Trump pushed his rivals to speak, and Santorum walked to the microphone first, standing awkwardly to the left of the podium. “Not to be offensive,” the former Pennsylvania senator said, “but I am going to stand a little bit over here so I am not photographed with the Trump sign.”
As the audience laughed, Santorum added, “Um, I am supporting another candidate for president, but that doesn’t mean we can’t work together when it comes to helping our veterans.”

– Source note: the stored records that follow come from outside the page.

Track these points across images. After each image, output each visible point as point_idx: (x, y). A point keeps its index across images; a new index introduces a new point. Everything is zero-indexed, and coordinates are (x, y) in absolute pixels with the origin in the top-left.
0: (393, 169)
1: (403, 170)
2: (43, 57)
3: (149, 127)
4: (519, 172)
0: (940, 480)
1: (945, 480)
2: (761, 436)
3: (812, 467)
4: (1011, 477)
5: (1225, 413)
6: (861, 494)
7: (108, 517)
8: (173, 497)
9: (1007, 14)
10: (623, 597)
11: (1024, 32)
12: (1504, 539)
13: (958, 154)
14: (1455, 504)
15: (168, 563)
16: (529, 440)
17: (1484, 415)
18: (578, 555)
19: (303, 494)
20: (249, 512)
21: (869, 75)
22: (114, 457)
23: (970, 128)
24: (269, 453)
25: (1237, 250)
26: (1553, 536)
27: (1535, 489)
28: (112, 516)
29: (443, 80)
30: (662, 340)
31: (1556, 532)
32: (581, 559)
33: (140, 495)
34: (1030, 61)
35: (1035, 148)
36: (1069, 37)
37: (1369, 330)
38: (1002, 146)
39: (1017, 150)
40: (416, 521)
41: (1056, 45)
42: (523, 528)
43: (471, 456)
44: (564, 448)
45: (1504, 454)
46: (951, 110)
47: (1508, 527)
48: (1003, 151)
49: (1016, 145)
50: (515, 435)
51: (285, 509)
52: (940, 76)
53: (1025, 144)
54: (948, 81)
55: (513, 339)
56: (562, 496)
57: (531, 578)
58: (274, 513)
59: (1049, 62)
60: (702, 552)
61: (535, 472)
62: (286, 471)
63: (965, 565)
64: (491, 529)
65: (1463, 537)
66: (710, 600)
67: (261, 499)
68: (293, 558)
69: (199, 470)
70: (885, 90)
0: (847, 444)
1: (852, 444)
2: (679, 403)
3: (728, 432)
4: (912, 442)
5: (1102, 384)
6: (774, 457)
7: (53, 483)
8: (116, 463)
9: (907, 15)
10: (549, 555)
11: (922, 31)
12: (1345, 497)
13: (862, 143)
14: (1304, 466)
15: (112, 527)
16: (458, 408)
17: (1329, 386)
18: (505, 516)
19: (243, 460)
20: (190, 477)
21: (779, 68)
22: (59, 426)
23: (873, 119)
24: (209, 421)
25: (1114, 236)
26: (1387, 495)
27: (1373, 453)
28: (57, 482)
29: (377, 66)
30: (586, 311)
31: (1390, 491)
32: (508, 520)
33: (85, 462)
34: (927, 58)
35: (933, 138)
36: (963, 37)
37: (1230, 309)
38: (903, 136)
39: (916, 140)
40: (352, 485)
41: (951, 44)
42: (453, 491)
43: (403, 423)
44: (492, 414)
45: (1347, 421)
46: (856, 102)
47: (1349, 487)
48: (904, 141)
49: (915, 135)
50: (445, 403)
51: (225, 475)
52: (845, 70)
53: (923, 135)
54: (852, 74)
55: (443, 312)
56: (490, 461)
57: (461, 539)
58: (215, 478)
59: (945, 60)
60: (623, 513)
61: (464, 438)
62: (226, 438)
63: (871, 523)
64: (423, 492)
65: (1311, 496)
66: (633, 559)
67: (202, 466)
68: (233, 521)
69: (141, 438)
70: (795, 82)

When Huckabee spoke, he didn’t bother to hide from the Trump sign. “I figure you’re going to get the photo anyway, so I might as well just stand here,” he said. “I want to say how grateful I am for Donald Trump inviting us here. I think you would have let any of the other candidates come. But for reasons that maybe I don’t understand, they are not here. Maybe because they have a slot at 8 o’clock, but I had nothing to do at 8 o’clock tonight. This worked great for me.”
Behind him, Trump laughed.
In the crowd, nobody seemed to be sad about missing the last GOP debate here.
“It didn’t bother me a bit. I’ve watched the debates. After a couple of them,     there’s not a whole lot more they can ask,“ said Suellen Seaba, who came to the Trump event with her husband, a Vietnam veteran, and their friend Wesley Jacoby, a 90-year-old who served in World War II, Korea and Vietnam. "I thought this was a very good alternative.”